*** Opening SUPPLIED INFORMATION ***
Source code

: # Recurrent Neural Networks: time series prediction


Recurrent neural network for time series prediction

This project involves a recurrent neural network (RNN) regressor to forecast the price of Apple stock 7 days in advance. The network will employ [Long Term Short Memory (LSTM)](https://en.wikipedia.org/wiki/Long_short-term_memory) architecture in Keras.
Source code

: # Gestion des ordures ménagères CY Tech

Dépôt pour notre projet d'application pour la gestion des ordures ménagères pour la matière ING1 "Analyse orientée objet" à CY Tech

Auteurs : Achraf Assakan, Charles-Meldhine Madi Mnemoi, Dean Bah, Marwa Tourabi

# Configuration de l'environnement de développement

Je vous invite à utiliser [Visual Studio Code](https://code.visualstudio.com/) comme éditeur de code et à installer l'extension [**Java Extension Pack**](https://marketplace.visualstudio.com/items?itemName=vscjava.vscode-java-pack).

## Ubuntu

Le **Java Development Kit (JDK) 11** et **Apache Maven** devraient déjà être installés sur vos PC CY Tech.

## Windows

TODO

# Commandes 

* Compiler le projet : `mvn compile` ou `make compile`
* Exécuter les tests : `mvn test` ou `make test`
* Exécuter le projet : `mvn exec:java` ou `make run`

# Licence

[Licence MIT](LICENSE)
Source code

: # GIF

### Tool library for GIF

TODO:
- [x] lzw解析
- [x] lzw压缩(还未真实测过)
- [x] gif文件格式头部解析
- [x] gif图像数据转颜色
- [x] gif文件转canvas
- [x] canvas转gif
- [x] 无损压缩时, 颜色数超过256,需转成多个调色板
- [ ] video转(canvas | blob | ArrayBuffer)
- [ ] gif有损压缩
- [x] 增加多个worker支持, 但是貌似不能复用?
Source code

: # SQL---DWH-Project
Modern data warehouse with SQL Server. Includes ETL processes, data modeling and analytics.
*** Closing SUPPLIED INFORMATION ***
All records above are to be output again exactly as they stand.

» **EXPECTED ANSWER**:
Source code

: # Recurrent Neural Networks: time series prediction


Recurrent neural network for time series prediction

This project involves a recurrent neural network (RNN) regressor to forecast the price of Apple stock 7 days in advance. The network will employ [Long Term Short Memory (LSTM)](https://en.wikipedia.org/wiki/Long_short-term_memory) architecture in Keras.
Source code

: # Gestion des ordures ménagères CY Tech

Dépôt pour notre projet d'application pour la gestion des ordures ménagères pour la matière ING1 "Analyse orientée objet" à CY Tech

Auteurs : Achraf Assakan, Charles-Meldhine Madi Mnemoi, Dean Bah, Marwa Tourabi

# Configuration de l'environnement de développement

Je vous invite à utiliser [Visual Studio Code](https://code.visualstudio.com/) comme éditeur de code et à installer l'extension [**Java Extension Pack**](https://marketplace.visualstudio.com/items?itemName=vscjava.vscode-java-pack).

## Ubuntu

Le **Java Development Kit (JDK) 11** et **Apache Maven** devraient déjà être installés sur vos PC CY Tech.

## Windows

TODO

# Commandes 

* Compiler le projet : `mvn compile` ou `make compile`
* Exécuter les tests : `mvn test` ou `make test`
* Exécuter le projet : `mvn exec:java` ou `make run`

# Licence

[Licence MIT](LICENSE)
Source code

: # GIF

### Tool library for GIF

TODO:
- [x] lzw解析
- [x] lzw压缩(还未真实测过)
- [x] gif文件格式头部解析
- [x] gif图像数据转颜色
- [x] gif文件转canvas
- [x] canvas转gif
- [x] 无损压缩时, 颜色数超过256,需转成多个调色板
- [ ] video转(canvas | blob | ArrayBuffer)
- [ ] gif有损压缩
- [x] 增加多个worker支持, 但是貌似不能复用?
Source code

: # SQL---DWH-Project
Modern data warehouse with SQL Server. Includes ETL processes, data modeling and analytics.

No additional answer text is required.